Linear Color space and Blender questions

I’m confused about how this is handled in Blender. I was wondering if someone could confirm what I’ve read about it.

Blender viewport and render is defaulted to Linear color space, correct? So how does this work behind the scenes because in Maya you had to use gamma correction to all incoming image texture nodes and the color slot of all non mental ray materials.

What I think I read in the Wiki is that Blender handles this behind the scenes, applying the necessary 2.2 gamma when SRGB color space is chosen for the display. Then, at render time, it automatically changes your color texture’s gamma to correct values (should be around .454545) and if it is .exr, .hdr etc. it leaves those textures alone.

Is that how it works? Do I not have to gamma correct anything?

Thanks!

Assuming your textures and output color space are both sRGB, you don’t really need to do anything, linear workflow will “just work”. Textures are automatically reverse-corrected, the color profile setting on the texture influences this. However, you will need to specifically disable this on textures that shouldn’t have it though (like normal or displacement maps).

Color swatches are linear color space, but are shown to you as corrected in the UI panels. (so the swatch appears on your monitor as the gamma corrected version of the color you entered). So you don’t need to bother with the gamma-correct node dance you do in Maya. The viewport and mat previews are also gamma corrected.

tl:dr: the only thing you should need to do manually is disable correction on 8bit normal/displacement maps. Other than that, set up the color management profile and just work.

Thanks for the quick and very nice reply! That’s cool that blender does that. That’s pretty much the problem with Maya as it stands is that it is such a dinosaur it doesn’t do these things on the fly.

When you say that I have to disable correction on normal and displacements, that means you just flip the image texture to “non-color” correct?

Thanks again.

Yep, exactly.

@Ninja
actually it is not true that Blender color swatches are gamma corrected in the viewport. Indeed they aren’t and this is the reason why many people is confused about blender color management.

To prove this you can do a simple test (with display srgb):

1) place a sphere on the scene
2) apply a dark red material rgb: 0.5,0,0 shading: shadeless
3) grab the viewport with any screen grabber (in windows you can use the print key)

now load the grabbed screen in Gimp and pickup the color, you will read rgb: 188,0,0 instead of the expected 128,0,0 value

Indeed it is possible to get gamma corrected colors in Blender, but you have to enter the rgb value in the HEX input field.
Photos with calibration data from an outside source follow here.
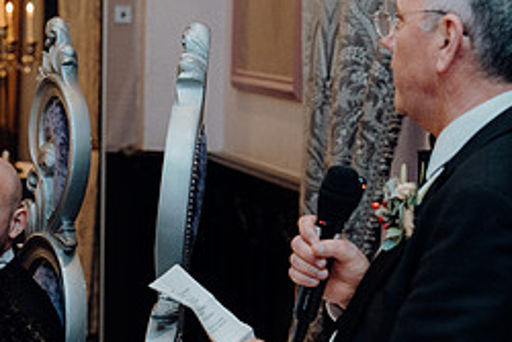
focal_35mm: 130
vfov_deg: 10.5
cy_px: 277
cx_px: 127
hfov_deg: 15.7
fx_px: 1850
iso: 2500
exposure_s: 1/160
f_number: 3.5
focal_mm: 56
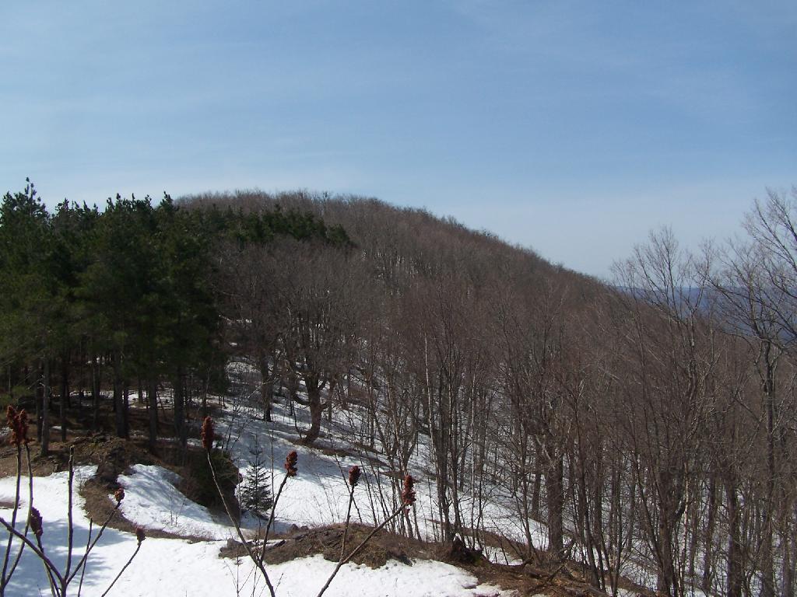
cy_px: 298
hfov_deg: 49.0
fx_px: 875
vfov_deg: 37.7
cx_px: 398
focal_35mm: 38
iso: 80
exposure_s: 1/640
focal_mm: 6.3
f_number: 5.6
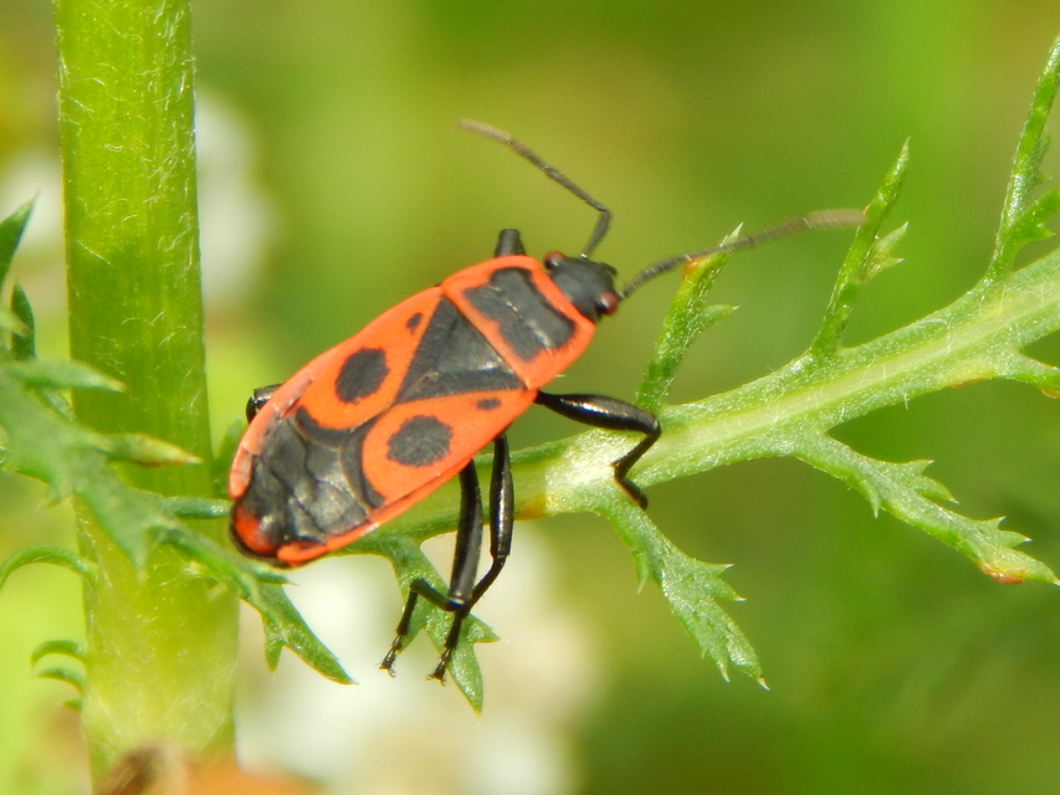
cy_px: 398
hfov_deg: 8.5
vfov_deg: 6.4
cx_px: 530
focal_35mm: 232
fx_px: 7105
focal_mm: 41.7
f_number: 5.6
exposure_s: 1/160
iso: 125
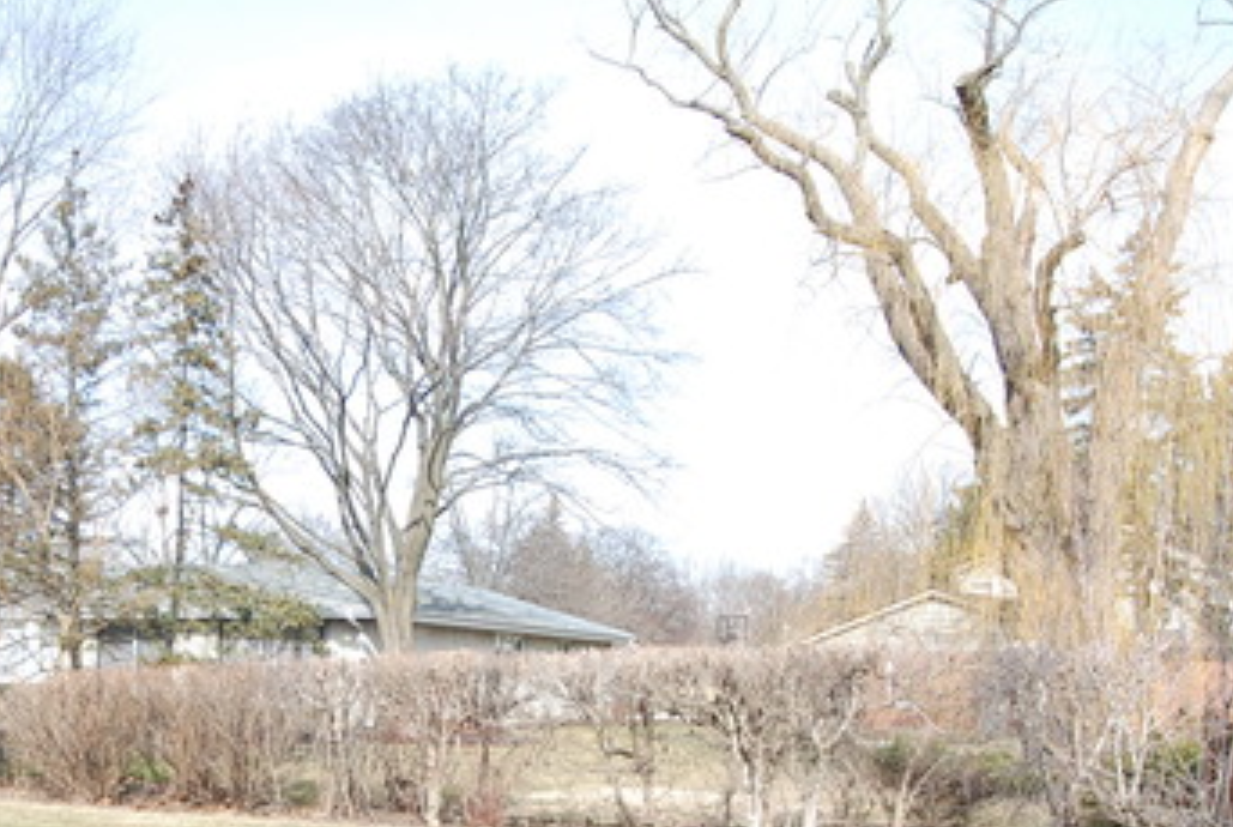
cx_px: 302
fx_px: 1439
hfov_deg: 44.8
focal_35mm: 42
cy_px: 654
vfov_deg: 31.3
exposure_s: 1/160
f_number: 6.3
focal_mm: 15
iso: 100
For example 800000 for the above dark red. This is the only entry that gets gamma corrected in the viewport. The other RGB and HSV entries are not.

So in Blender you have the same issue as Maya color swatches, that are not color managed, with the difference that while in Maya this issue is documented, in Blender it is not.

to review:
RGB and HSV colors are linear input and they are not color managed in the viewport
HEX colors are srgb input and they are color managed in the viewport
textures are srgb input and they are color managed in the viewport

any updates for the color management in 2.8?